You’re All I Need is the third CD from Rockford, Illinois based jazz saxophonist Harlan Jefferson. It’s a disc that is at times sheer brilliance. It’s also a disc that, while not perfect, is consistently very strong. It’s definitely a disc worth putting on and letting it flow through the room. It has a solid groove and some great melody. Jefferson seems to have an innate understanding of how to create melodies with his instrument that both captivate and entertain. He envisions powerful melodies and musical visions and possesses the skill to breathe those visions to life through his saxophone. Were we still living the heart of the “jazz is king” era, Jefferson’s name would be heard in the same breath as a lot of the jazz greats. Yes, he’s that good.

The other central strength here is also a weakness. Jefferson’s willingness to stretch out and experiment is apparent in the way the CD works through more musically diverse styles, leaning towards hip hop, techno and R & B. The problem here is that, while I’ve always been a big fan of genre bending music, the strongest bits on this album are those where Jefferson stays the closest to true jazz. The truth is that a lot of those other styles, while having their charms, seem flat and a bit pedestrian compared to the true jazz output. I suppose a good way to look at it is that a lot of artists can pull off good hip hop, R & B and techno – it’s kind of run of the mill. Classy, smooth jazz, on the other hand, is more of a rarity these days. Jefferson should stay more true to this form because it’s definitely his strong point.

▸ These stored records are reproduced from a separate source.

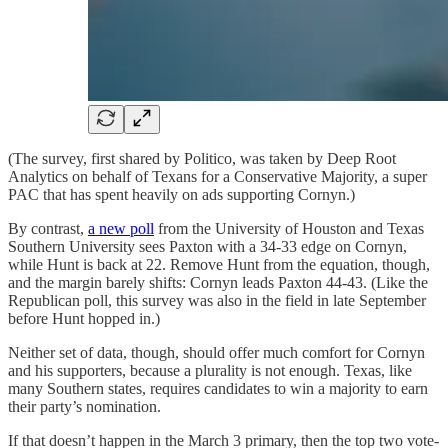
(The survey, first shared by Politico, was taken by Deep Root
Analytics on behalf of Texans for a Conservative Majority, a super
PAC that has spent heavily on ads supporting Cornyn.)
By contrast,
a new poll
from the University of Houston and Texas
Southern University sees Paxton with a 34-33 edge on Cornyn,
while Hunt is back at 22. Remove Hunt from the equation, though,
and the margin barely shifts: Cornyn leads Paxton 44-43. (Like the
Republican poll, this survey was also in the field in late September
before Hunt hopped in.)
Neither set of data, though, should offer much comfort for Cornyn
and his supporters, because a plurality is not enough. Texas, like
many Southern states, requires candidates to win a majority to earn
their party’s nomination.
If that doesn’t happen in the March 3 primary, then the top two vote-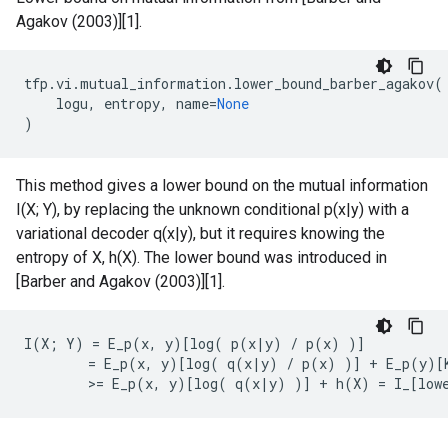
Agakov (2003)][1].
tfp
.
vi
.
mutual_information
.
lower_bound_barber_agakov
(
logu
,
entropy
,
name
=
None
)
This method gives a lower bound on the mutual information
I(X; Y), by replacing the unknown conditional p(x|y) with a
variational decoder q(x|y), but it requires knowing the
entropy of X, h(X). The lower bound was introduced in
[Barber and Agakov (2003)][1].
I(X; Y) = E_p(x, y)[log( p(x|y) / p(x) )]

        = E_p(x, y)[log( q(x|y) / p(x) )] + E_p(y)[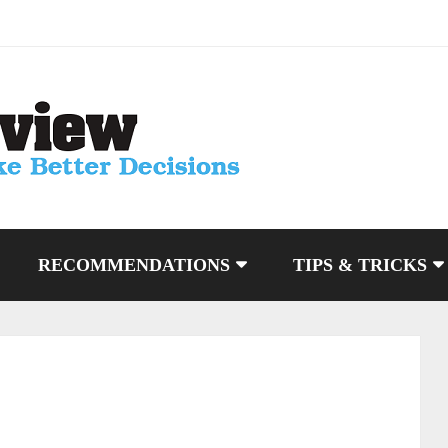
RECOMMENDATIONS
TIPS & TRICKS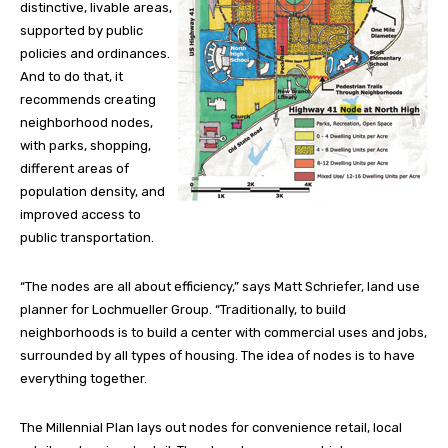
distinctive, livable areas,
supported by public
policies and ordinances.
And to do that, it
recommends creating
neighborhood nodes,
with parks, shopping,
different areas of
population density, and
improved access to
public transportation.
“The nodes are all about efficiency,” says Matt Schriefer, land use
planner for Lochmueller Group. “Traditionally, to build
neighborhoods is to build a center with commercial uses and jobs,
surrounded by all types of housing. The idea of nodes is to have
everything together.
The Millennial Plan lays out nodes for convenience retail, local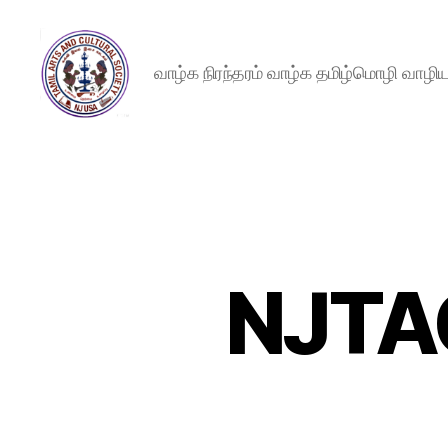
வாழ்க நிரந்தரம் வாழ்க தமிழ்மொழி வாழ
New
Jersey
Tamil
Arts
and
Cultural
Society
NJTA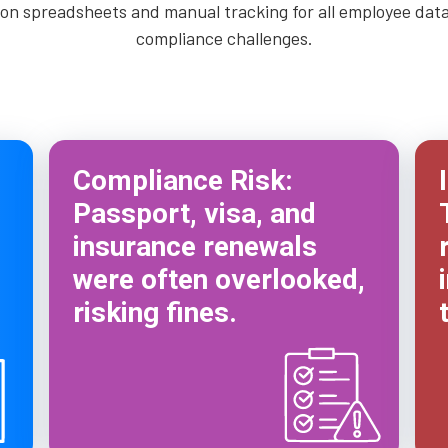
n spreadsheets and manual tracking for all employee data, 
compliance challenges.
Compliance Risk:
Passport, visa, and
insurance renewals
were often overlooked,
risking fines.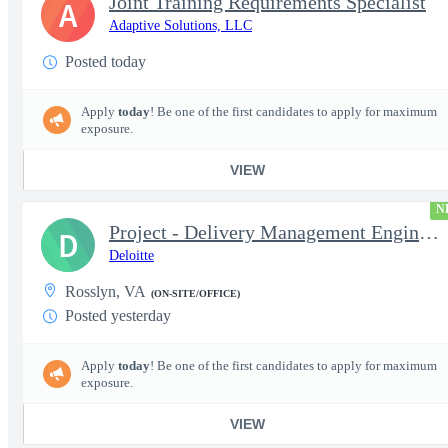
Joint Training Requirements Specialist
A
Adaptive Solutions, LLC
Posted today
Apply
today
! Be one of the first candidates to apply for maximum
exposure.
VIEW
N
Project - Delivery Management Engineer II - DevOps
D
Deloitte
Rosslyn, VA
(ON-SITE/OFFICE)
Posted yesterday
Apply
today
! Be one of the first candidates to apply for maximum
exposure.
VIEW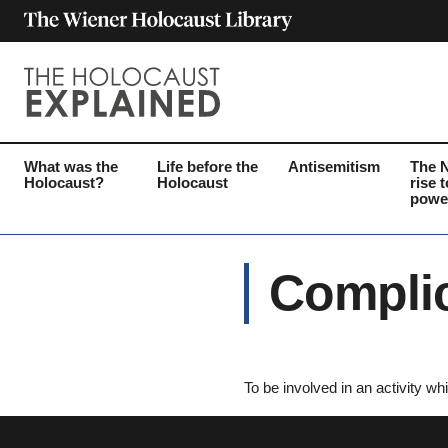
What was the
Life before the
Antisemitism
The 
Holocaust?
Holocaust
rise t
powe
Complic
To be involved in an activity whi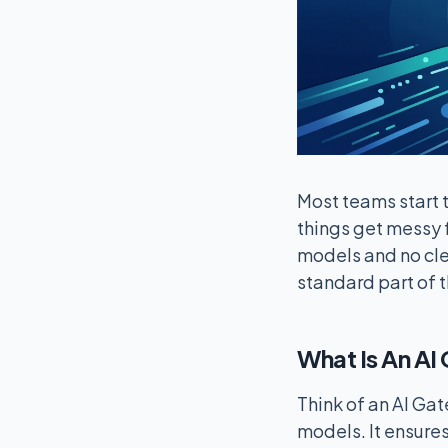
Most teams start t
things get messy f
models and no cle
standard part of 
What Is An A
Think of an AI Gat
models. It ensures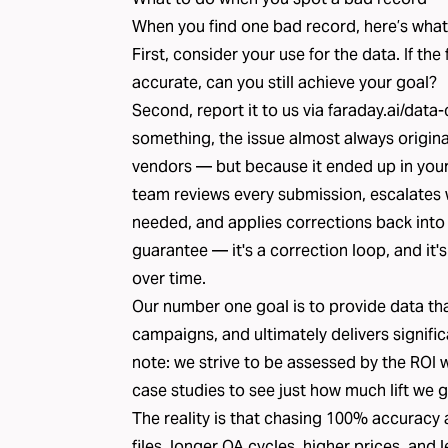
When you find one bad record, here’s what
First, consider your use for the data. If th
accurate, can you still achieve your goal?
Second, report it to us via
faraday.ai/data-
something, the issue almost always origin
vendors — but because it ended up in your fi
team reviews every submission, escalates
needed, and applies corrections back into th
guarantee — it's a correction loop, and it'
over time.
Our number one goal is to provide data tha
campaigns, and ultimately delivers signifi
note: we strive to be assessed by the ROI 
case studies
to see just how much lift we g
The reality is that chasing 100% accuracy 
files, longer QA cycles, higher prices, and l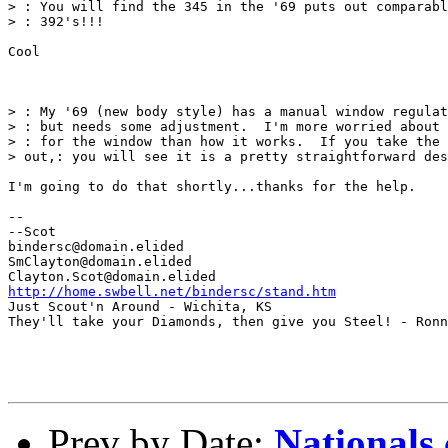
> : You will find the 345 in the '69 puts out comparabl
> : 392's!!!

Cool

> : My '69 (new body style) has a manual window regulat
> : but needs some adjustment.  I'm more worried about 
> : for the window than how it works.  If you take the 
> out,: you will see it is a pretty straightforward des
I'm going to do that shortly...thanks for the help.

--

--Scot

bindersc@domain.elided

SmClayton@domain.elided

http://home.swbell.net/bindersc/stand.htm
Just Scout'n Around - Wichita, KS

They'll take your Diamonds, then give you Steel! - Ronn
Prev by Date:
Nationals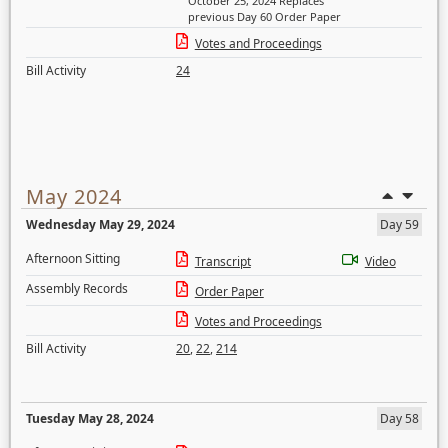
October 25, 2024 Replaces
previous Day 60 Order Paper
Votes and Proceedings
Bill Activity
24
May 2024
Wednesday May 29, 2024
Day 59
Afternoon Sitting
Transcript
Video
Assembly Records
Order Paper
Votes and Proceedings
Bill Activity
20
,
22
,
214
Tuesday May 28, 2024
Day 58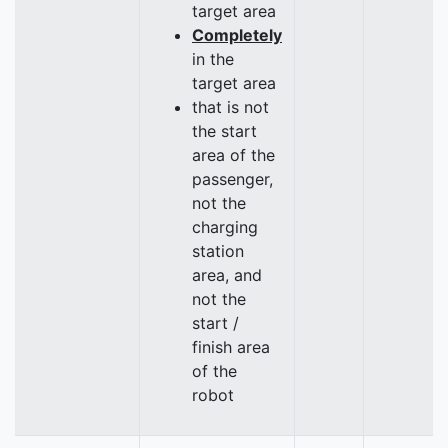
target area
Completely
in the
target area
that is not
the start
area of the
passenger,
not the
charging
station
area, and
not the
start /
finish area
of the
robot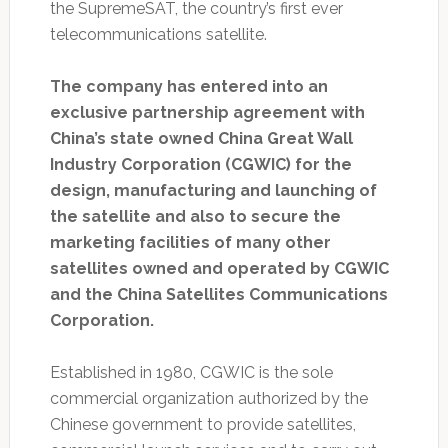
the SupremeSAT, the country’s first ever
telecommunications satellite.
The company has entered into an
exclusive partnership agreement with
China’s state owned China Great Wall
Industry Corporation (CGWIC) for the
design, manufacturing and launching of
the satellite and also to secure the
marketing facilities of many other
satellites owned and operated by CGWIC
and the China Satellites Communications
Corporation.
Established in 1980, CGWIC is the sole
commercial organization authorized by the
Chinese government to provide satellites,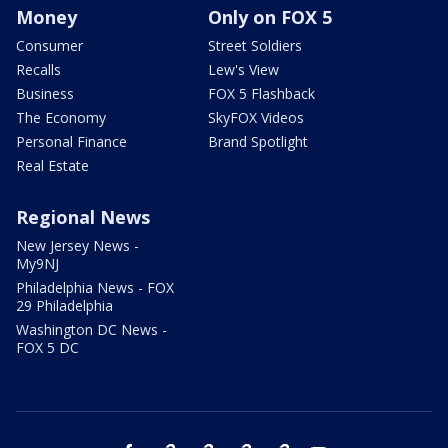
Money
Only on FOX 5
Consumer
Street Soldiers
Recalls
Lew's View
Business
FOX 5 Flashback
The Economy
SkyFOX Videos
Personal Finance
Brand Spotlight
Real Estate
Regional News
New Jersey News -
My9NJ
Philadelphia News - FOX
29 Philadelphia
Washington DC News -
FOX 5 DC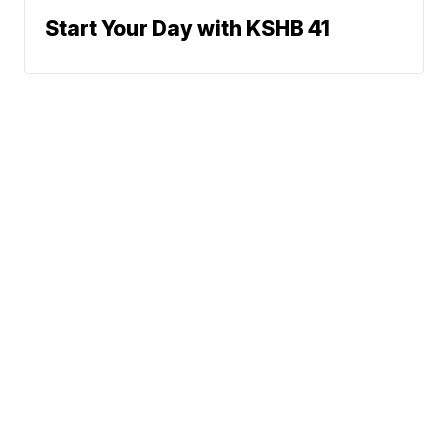
Start Your Day with KSHB 41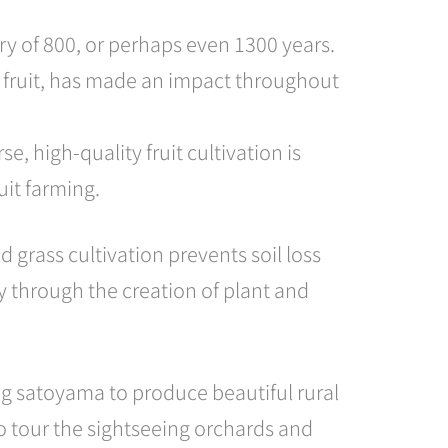
ory of 800, or perhaps even 1300 years.
the fruit, has made an impact throughout
 high-quality fruit cultivation is
uit farming.
 grass cultivation prevents soil loss
ty through the creation of plant and
g satoyama to produce beautiful rural
to tour the sightseeing orchards and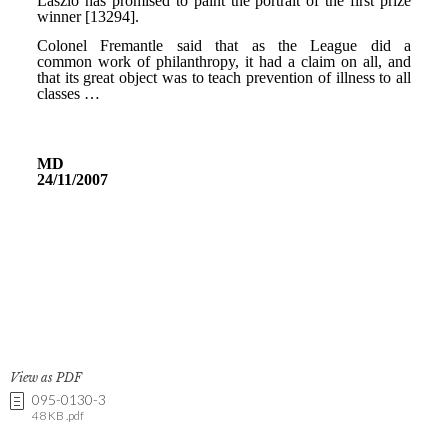
View as PDF
095-0130-3
48 KB .pdf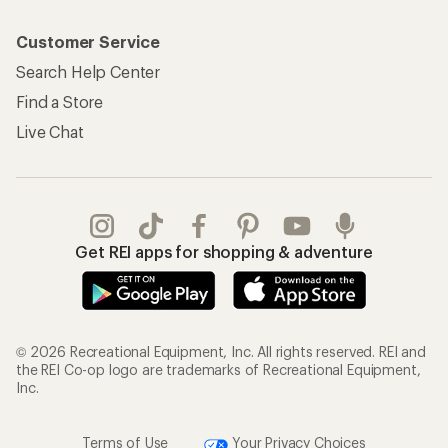
Customer Service
Search Help Center
Find a Store
Live Chat
Get REI apps for shopping & adventure
© 2026 Recreational Equipment, Inc. All rights reserved. REI and
the REI Co-op logo are trademarks of Recreational Equipment,
Inc.
Terms of Use
Your Privacy Choices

As long as we’re examining the weak points of the release, there is one other. Sometimes more is not necessarily a good thing. Seemingly in an effort to give the music fan more for their money, Jefferson has included two versions each of two of the tracks here. While from a completist point of view this is a good thing, it seems to make the CD feel a bit redundant to this listener. I’ve tried just putting it on and letting the flow grab me and I’ve also listened from a critical, intent point of view. In either case once it hits the second versions at the end of the disc I get a definite feeling of “been there, done that.” Now, mind you, this isn’t really a criticism of Jefferson, per se, but rather this trend in general. He’s definitely not the first person to do this and I’m sure he won’t be the last, but frankly, having multiple, nearly identical versions of the same song on a CD makes it a less powerful listening experience as a whole unit. It seems to play more to the modern philosophy of listening to one song at a time, rather than the age old (and sublime) experience of listening to an album as one cohesive unit. I suppose it is a sign of our times, but definitely not one I like.

This review is available in book format (hardcover and paperback) in Music Street Journal: 2009  Volume 4 at

Track by Track Review
You're All I Need (Remix)
The album opens with this slow moving remix groove. Jefferson's horn creates some great melody over the top of this. The female soul vocals are classy and solid. This is the title track and the original version closes the disc, serving as a great bookend. I'm not always a huge fan of remixes, but this one is good. It definitely has some great sax soloing and a tasty sound overall.
Just Groov'in 4 Stella

An instrumental, this has a tasty groove and a bit of funk in its midst.

My My My (Radio Edit)

A cover, this is a song penned by Kenny “Babyface” Edmonds. A smooth jazz jam, it reminds me a lot of Chuck Mangione.

Getcho' Step On

There’s a bit more “oomph” on this, but otherwise the format isn’t altered all that much.

He Can Work It Out

This one is a composition by Alphonso “Cheeseburger” McClain. This Christian track has a lot of gospel in its mix. It’s also got both male and female vocals.

A Smooth Sax Man

A smooth jazz groove serves as the backdrop while Harlan Jefferson’s father reads a poem that’s essentially a review of his son. It’s short and quite tasty.

Night Time

This cut has a lot of jazz in it, but there’s also healthy helpings of modern R & B, some scratching and other hints of hip hop.

My My My (Extended Bedroom Version)

As you might guess, this is a different version of the third cut on the disc. It’s more than two minutes longer than the original tune.

You're All I Need (Original)
Here we get the other version of the song that opened the set. It seems odd to me that we heard the remix before the original rendition. It’s basically the same cut with some alterations in the arrangement.